Data items
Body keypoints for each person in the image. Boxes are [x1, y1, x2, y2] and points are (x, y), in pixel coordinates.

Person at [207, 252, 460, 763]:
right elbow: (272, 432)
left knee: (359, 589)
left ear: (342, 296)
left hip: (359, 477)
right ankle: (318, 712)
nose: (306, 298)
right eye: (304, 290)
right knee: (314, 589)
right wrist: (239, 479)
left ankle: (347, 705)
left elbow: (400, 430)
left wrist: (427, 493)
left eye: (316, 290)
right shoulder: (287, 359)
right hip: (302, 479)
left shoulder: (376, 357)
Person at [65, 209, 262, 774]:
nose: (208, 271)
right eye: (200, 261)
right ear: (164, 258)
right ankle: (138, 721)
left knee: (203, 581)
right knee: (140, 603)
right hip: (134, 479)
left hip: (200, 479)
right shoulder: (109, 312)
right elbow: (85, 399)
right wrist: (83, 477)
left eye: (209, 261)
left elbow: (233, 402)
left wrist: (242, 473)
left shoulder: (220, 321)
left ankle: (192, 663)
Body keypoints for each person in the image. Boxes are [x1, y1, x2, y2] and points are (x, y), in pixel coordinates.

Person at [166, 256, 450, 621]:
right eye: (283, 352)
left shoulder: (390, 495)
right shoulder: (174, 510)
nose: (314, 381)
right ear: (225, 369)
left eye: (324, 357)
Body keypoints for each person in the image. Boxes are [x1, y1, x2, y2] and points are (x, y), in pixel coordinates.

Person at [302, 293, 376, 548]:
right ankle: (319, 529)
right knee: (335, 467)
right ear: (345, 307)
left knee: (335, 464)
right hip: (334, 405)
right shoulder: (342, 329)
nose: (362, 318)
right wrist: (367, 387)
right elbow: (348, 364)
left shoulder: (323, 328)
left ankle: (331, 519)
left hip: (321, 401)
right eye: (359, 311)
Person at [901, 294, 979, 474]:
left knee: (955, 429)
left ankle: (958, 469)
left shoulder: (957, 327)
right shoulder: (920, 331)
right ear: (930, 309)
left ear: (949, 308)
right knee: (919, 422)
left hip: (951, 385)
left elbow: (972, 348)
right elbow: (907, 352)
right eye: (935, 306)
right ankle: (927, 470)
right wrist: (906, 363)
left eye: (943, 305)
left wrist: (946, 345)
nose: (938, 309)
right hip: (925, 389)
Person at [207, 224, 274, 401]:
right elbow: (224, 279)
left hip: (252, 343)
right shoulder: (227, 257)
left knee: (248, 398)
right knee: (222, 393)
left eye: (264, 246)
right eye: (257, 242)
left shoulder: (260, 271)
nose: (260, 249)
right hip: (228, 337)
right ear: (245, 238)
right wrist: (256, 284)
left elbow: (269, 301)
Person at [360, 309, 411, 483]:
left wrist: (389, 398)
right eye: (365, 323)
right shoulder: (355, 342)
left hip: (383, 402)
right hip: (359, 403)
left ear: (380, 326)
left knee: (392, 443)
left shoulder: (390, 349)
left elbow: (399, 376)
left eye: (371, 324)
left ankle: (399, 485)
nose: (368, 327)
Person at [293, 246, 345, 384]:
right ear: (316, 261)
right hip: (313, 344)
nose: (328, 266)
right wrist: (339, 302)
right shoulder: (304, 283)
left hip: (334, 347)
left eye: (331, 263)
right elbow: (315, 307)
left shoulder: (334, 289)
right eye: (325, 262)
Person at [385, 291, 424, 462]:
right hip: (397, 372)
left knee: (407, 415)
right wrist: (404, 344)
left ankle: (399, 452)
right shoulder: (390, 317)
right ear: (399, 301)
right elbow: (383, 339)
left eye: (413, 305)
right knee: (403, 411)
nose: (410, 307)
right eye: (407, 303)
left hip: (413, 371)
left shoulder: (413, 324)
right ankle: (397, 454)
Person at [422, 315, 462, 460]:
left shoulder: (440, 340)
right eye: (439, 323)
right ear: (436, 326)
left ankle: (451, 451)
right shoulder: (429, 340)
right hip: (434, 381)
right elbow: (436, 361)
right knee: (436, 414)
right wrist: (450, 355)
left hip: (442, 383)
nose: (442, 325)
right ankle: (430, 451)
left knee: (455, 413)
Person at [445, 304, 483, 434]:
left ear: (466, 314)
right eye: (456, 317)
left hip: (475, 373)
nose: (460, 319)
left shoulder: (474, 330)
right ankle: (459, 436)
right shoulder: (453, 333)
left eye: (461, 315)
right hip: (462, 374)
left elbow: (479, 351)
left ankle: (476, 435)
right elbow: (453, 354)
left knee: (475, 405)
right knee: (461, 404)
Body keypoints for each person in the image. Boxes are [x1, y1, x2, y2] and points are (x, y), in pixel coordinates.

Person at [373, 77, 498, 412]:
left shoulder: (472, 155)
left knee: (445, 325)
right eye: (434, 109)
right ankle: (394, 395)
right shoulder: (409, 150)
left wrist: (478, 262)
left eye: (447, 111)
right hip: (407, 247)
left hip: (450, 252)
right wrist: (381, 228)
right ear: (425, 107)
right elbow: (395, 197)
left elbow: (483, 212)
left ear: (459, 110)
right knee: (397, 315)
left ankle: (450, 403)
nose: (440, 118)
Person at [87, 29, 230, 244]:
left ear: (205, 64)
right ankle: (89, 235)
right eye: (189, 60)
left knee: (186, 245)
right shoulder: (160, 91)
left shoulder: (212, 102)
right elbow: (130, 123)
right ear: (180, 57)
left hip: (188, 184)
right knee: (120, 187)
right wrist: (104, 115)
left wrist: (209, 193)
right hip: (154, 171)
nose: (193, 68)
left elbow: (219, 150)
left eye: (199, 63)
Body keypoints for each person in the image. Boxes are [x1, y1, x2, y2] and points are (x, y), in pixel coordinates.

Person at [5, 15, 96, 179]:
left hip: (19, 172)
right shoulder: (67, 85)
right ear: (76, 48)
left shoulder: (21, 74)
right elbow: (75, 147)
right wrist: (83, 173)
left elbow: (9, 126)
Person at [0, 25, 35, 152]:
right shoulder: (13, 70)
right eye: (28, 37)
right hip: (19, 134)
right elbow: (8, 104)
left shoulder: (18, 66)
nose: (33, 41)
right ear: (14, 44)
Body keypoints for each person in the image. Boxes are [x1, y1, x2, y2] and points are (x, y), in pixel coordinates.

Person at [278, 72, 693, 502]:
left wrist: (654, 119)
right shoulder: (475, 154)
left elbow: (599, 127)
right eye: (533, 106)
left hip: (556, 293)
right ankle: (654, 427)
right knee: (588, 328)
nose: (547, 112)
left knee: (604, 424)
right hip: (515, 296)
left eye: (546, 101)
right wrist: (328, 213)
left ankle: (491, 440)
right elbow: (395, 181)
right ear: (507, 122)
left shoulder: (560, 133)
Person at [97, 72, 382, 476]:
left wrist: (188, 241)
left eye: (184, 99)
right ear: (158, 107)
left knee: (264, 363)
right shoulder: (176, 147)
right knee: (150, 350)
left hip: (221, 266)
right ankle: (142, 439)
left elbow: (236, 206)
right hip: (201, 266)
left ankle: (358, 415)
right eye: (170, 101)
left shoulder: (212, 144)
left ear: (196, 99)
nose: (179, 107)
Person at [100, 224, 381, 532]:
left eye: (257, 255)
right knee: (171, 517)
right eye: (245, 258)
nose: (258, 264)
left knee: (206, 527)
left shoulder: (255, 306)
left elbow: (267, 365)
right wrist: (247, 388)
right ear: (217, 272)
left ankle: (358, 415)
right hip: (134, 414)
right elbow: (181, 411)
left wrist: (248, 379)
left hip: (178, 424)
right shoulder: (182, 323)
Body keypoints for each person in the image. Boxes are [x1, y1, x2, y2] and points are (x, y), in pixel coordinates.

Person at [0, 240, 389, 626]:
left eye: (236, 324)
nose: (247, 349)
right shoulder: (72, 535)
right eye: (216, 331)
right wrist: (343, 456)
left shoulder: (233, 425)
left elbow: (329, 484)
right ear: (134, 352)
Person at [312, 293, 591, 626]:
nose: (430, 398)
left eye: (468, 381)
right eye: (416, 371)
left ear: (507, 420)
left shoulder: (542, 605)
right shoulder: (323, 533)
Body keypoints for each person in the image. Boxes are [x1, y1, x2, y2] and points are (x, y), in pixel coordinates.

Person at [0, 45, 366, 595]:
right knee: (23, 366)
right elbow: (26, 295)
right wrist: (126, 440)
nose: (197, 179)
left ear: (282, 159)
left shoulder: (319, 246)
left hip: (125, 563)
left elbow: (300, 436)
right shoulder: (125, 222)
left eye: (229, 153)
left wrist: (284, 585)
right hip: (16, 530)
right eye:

• [Problem details]
The answer is the line holding "right shoulder: (176, 147)" and all the lines after it through the end of the records, repeated exactly.

• [Worked solution]
right shoulder: (176, 147)
right knee: (150, 350)
left hip: (221, 266)
right ankle: (142, 439)
left elbow: (236, 206)
right hip: (201, 266)
left ankle: (358, 415)
right eye: (170, 101)
left shoulder: (212, 144)
left ear: (196, 99)
nose: (179, 107)
Person at [100, 224, 381, 532]:
left eye: (257, 255)
right knee: (171, 517)
right eye: (245, 258)
nose: (258, 264)
left knee: (206, 527)
left shoulder: (255, 306)
left elbow: (267, 365)
right wrist: (247, 388)
right ear: (217, 272)
left ankle: (358, 415)
right hip: (134, 414)
right elbow: (181, 411)
left wrist: (248, 379)
left hip: (178, 424)
right shoulder: (182, 323)
Body keypoints for each person in the image. Boxes are [x1, y1, x2, y2] and points are (x, y), in pixel coordinates.

Person at [0, 240, 389, 626]:
left eye: (236, 324)
nose: (247, 349)
right shoulder: (72, 535)
right eye: (216, 331)
right wrist: (343, 456)
left shoulder: (233, 425)
left elbow: (329, 484)
right ear: (134, 352)
Person at [312, 293, 591, 626]:
nose: (430, 398)
left eye: (468, 381)
right eye: (416, 371)
left ear: (507, 420)
left shoulder: (542, 605)
right shoulder: (323, 533)
Body keypoints for each person in the image. Boxes are [x1, y1, x2, y2] and points are (x, y), in pixel coordinates.

Person at [0, 45, 366, 595]:
right knee: (23, 366)
right elbow: (26, 295)
right wrist: (126, 440)
nose: (197, 179)
left ear: (282, 159)
left shoulder: (319, 246)
left hip: (125, 563)
left elbow: (300, 436)
right shoulder: (125, 222)
left eye: (229, 153)
left wrist: (284, 585)
right hip: (16, 530)
right eye:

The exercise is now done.